” Most of us have unhealthy thoughts and emotions that have either developed as a result of trauma or hardships in their childhood, or the way they were raised”, Steven Seagal
It would seem that those of us with fibromyalgia have developed the condition at an early age which may have taken a tremendous shock, accident, or crisis to bring about a full blown fibromyalgia. Some of us have had repeated crises in our sensitive lives and did not even experience a single unusual occurrence for the syndrome to develop. Nonetheless, we are a group of people with specific personality traits that allow us to dwell on trauma that seems to be stuck in our minds/brains reactivating the experience more frequently than is healthy. So, how in fact can we find ways to train the brain to refocus away from past trauma? The work of Dr. Richie Davidson, neuroscientist, has presented us with the interesting option of “spending as little as 30 minutes per day training our minds to do something different” (p.52 Mindful August 214) which can result in changing the brain. To that end I had decided that quilting was not the answer as I had previously tried that and not had much success (see blog Fibromyalgia and Multitasking, May 17, 2009). Instead I would try my hand at writing about personal issues.

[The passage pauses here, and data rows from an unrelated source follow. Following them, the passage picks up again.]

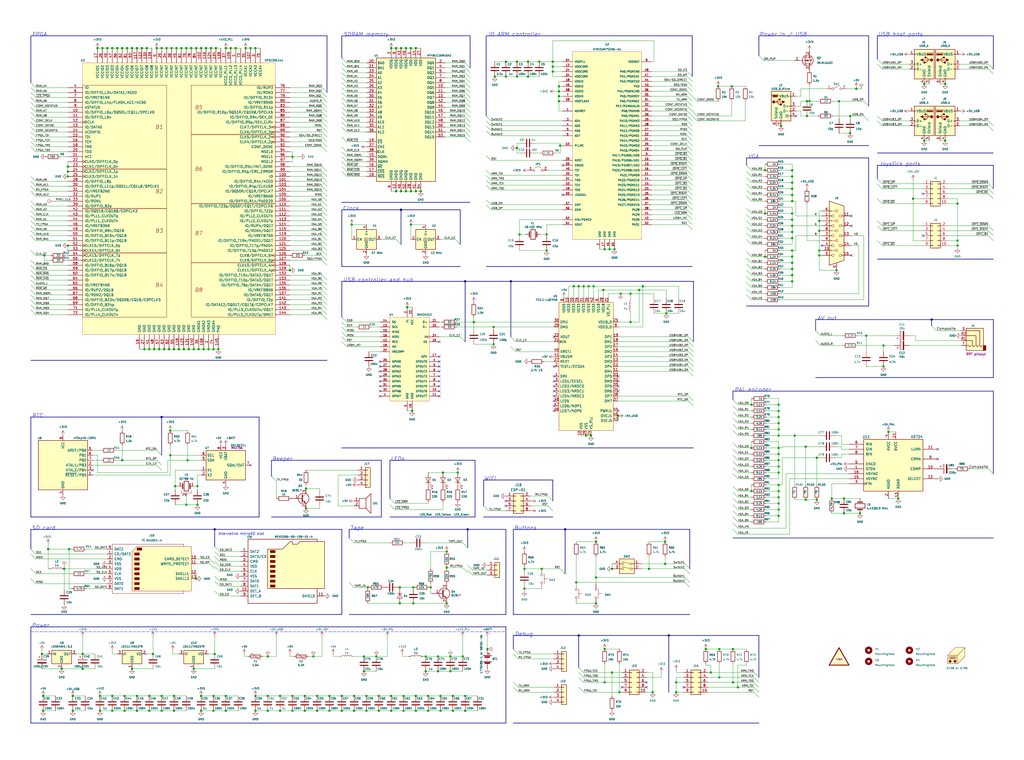
<source format=kicad_sch>
(kicad_sch (version 20210406) (generator eeschema)

  (uuid 895fa090-e1df-4200-a112-cb7c4b9368aa)

  (paper "User" 526.999 391.008)

  (title_block
    (title "MIST.1010")
    (date "2021-08-14")
    (rev "A")
    (comment 1 "10x10 PCB variant of MIST FPGA project")
  )

  

  (junction (at 21.59 336.55) (diameter 1.016) (color 0 0 0 0))
  (junction (at 22.225 358.14) (diameter 1.016) (color 0 0 0 0))
  (junction (at 22.225 365.76) (diameter 1.016) (color 0 0 0 0))
  (junction (at 22.86 131.445) (diameter 1.016) (color 0 0 0 0))
  (junction (at 24.765 282.575) (diameter 1.016) (color 0 0 0 0))
  (junction (at 31.75 344.17) (diameter 1.016) (color 0 0 0 0))
  (junction (at 33.02 292.735) (diameter 1.016) (color 0 0 0 0))
  (junction (at 34.925 85.725) (diameter 1.016) (color 0 0 0 0))
  (junction (at 34.925 88.265) (diameter 1.016) (color 0 0 0 0))
  (junction (at 34.925 90.805) (diameter 1.016) (color 0 0 0 0))
  (junction (at 34.925 126.365) (diameter 1.016) (color 0 0 0 0))
  (junction (at 35.56 282.575) (diameter 1.016) (color 0 0 0 0))
  (junction (at 37.465 358.14) (diameter 1.016) (color 0 0 0 0))
  (junction (at 37.465 365.76) (diameter 1.016) (color 0 0 0 0))
  (junction (at 42.545 336.55) (diameter 1.016) (color 0 0 0 0))
  (junction (at 42.545 344.17) (diameter 1.016) (color 0 0 0 0))
  (junction (at 50.165 24.765) (diameter 1.016) (color 0 0 0 0))
  (junction (at 51.435 358.14) (diameter 1.016) (color 0 0 0 0))
  (junction (at 51.435 365.76) (diameter 1.016) (color 0 0 0 0))
  (junction (at 52.705 24.765) (diameter 1.016) (color 0 0 0 0))
  (junction (at 55.245 24.765) (diameter 1.016) (color 0 0 0 0))
  (junction (at 57.785 24.765) (diameter 1.016) (color 0 0 0 0))
  (junction (at 57.785 358.14) (diameter 1.016) (color 0 0 0 0))
  (junction (at 57.785 365.76) (diameter 1.016) (color 0 0 0 0))
  (junction (at 60.325 24.765) (diameter 1.016) (color 0 0 0 0))
  (junction (at 62.865 24.765) (diameter 1.016) (color 0 0 0 0))
  (junction (at 62.865 236.855) (diameter 1.016) (color 0 0 0 0))
  (junction (at 64.135 358.14) (diameter 1.016) (color 0 0 0 0))
  (junction (at 64.135 365.76) (diameter 1.016) (color 0 0 0 0))
  (junction (at 65.405 24.765) (diameter 1.016) (color 0 0 0 0))
  (junction (at 67.945 24.765) (diameter 1.016) (color 0 0 0 0))
  (junction (at 67.945 344.17) (diameter 1.016) (color 0 0 0 0))
  (junction (at 70.485 24.765) (diameter 1.016) (color 0 0 0 0))
  (junction (at 70.485 358.14) (diameter 1.016) (color 0 0 0 0))
  (junction (at 70.485 365.76) (diameter 1.016) (color 0 0 0 0))
  (junction (at 73.025 24.765) (diameter 1.016) (color 0 0 0 0))
  (junction (at 74.295 179.705) (diameter 1.016) (color 0 0 0 0))
  (junction (at 75.565 24.765) (diameter 1.016) (color 0 0 0 0))
  (junction (at 76.835 179.705) (diameter 1.016) (color 0 0 0 0))
  (junction (at 76.835 358.14) (diameter 1.016) (color 0 0 0 0))
  (junction (at 76.835 365.76) (diameter 1.016) (color 0 0 0 0))
  (junction (at 78.74 336.55) (diameter 1.016) (color 0 0 0 0))
  (junction (at 79.375 179.705) (diameter 1.016) (color 0 0 0 0))
  (junction (at 80.645 24.765) (diameter 1.016) (color 0 0 0 0))
  (junction (at 81.915 179.705) (diameter 1.016) (color 0 0 0 0))
  (junction (at 83.185 24.765) (diameter 1.016) (color 0 0 0 0))
  (junction (at 83.185 358.14) (diameter 1.016) (color 0 0 0 0))
  (junction (at 83.185 365.76) (diameter 1.016) (color 0 0 0 0))
  (junction (at 84.455 179.705) (diameter 1.016) (color 0 0 0 0))
  (junction (at 85.725 24.765) (diameter 1.016) (color 0 0 0 0))
  (junction (at 86.995 179.705) (diameter 1.016) (color 0 0 0 0))
  (junction (at 87.63 221.615) (diameter 1.016) (color 0 0 0 0))
  (junction (at 87.63 234.315) (diameter 1.016) (color 0 0 0 0))
  (junction (at 88.265 24.765) (diameter 1.016) (color 0 0 0 0))
  (junction (at 89.535 179.705) (diameter 1.016) (color 0 0 0 0))
  (junction (at 89.535 358.14) (diameter 1.016) (color 0 0 0 0))
  (junction (at 89.535 365.76) (diameter 1.016) (color 0 0 0 0))
  (junction (at 90.17 250.19) (diameter 1.016) (color 0 0 0 0))
  (junction (at 90.805 24.765) (diameter 1.016) (color 0 0 0 0))
  (junction (at 92.075 179.705) (diameter 1.016) (color 0 0 0 0))
  (junction (at 93.345 24.765) (diameter 1.016) (color 0 0 0 0))
  (junction (at 94.615 179.705) (diameter 1.016) (color 0 0 0 0))
  (junction (at 95.885 24.765) (diameter 1.016) (color 0 0 0 0))
  (junction (at 95.885 259.715) (diameter 1.016) (color 0 0 0 0))
  (junction (at 96.52 236.855) (diameter 1.016) (color 0 0 0 0))
  (junction (at 97.155 179.705) (diameter 1.016) (color 0 0 0 0))
  (junction (at 98.425 24.765) (diameter 1.016) (color 0 0 0 0))
  (junction (at 99.695 179.705) (diameter 1.016) (color 0 0 0 0))
  (junction (at 99.695 344.17) (diameter 1.016) (color 0 0 0 0))
  (junction (at 100.965 24.765) (diameter 1.016) (color 0 0 0 0))
  (junction (at 100.965 297.815) (diameter 1.016) (color 0 0 0 0))
  (junction (at 101.6 250.19) (diameter 1.016) (color 0 0 0 0))
  (junction (at 101.6 259.715) (diameter 1.016) (color 0 0 0 0))
  (junction (at 102.235 179.705) (diameter 1.016) (color 0 0 0 0))
  (junction (at 103.505 24.765) (diameter 1.016) (color 0 0 0 0))
  (junction (at 103.505 358.14) (diameter 1.016) (color 0 0 0 0))
  (junction (at 103.505 365.76) (diameter 1.016) (color 0 0 0 0))
  (junction (at 104.775 179.705) (diameter 1.016) (color 0 0 0 0))
  (junction (at 106.045 24.765) (diameter 1.016) (color 0 0 0 0))
  (jun
... [643988 chars truncated]
</source>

I have begun to write short stories of my life, exploring reasons why I am the way I am, an anxiety riddled person with a tendency to over react to any kind of stimulation which then begins the vicious cycle of pain and fatigue flare-ups. Writing these 2 or 3 pages about events in my life, for example, about my first day of school, often brings about unhappy memories. So, I have been training my mind to do something different, but in fact, it is not exactly a healthy endeavour. Or is it? The two friends with whom I shared this first day of school story had different responses to it. Each are valid. One friend suggested it was a good practice, then after I had written bad stories, I should print, tear up and discard them forever. The other friend reminded me that I have written before about reactivating the amygdala to relive a bad experience, and writing about past trauma was not a good idea.
Ah, but back to Mindfulness- living in the moment- not the past nor the future, but the here and now. That is, after all, the idea that whether I am eating a meal, driving the car, being with friends I am just being without judgment- I am conscious of the actual moment, not reliving past negative events. I have to train my mind to do something different that is pleasing and not anxiety provoking. It should also be repetitive and creative. Hmmm, whatever shall it be?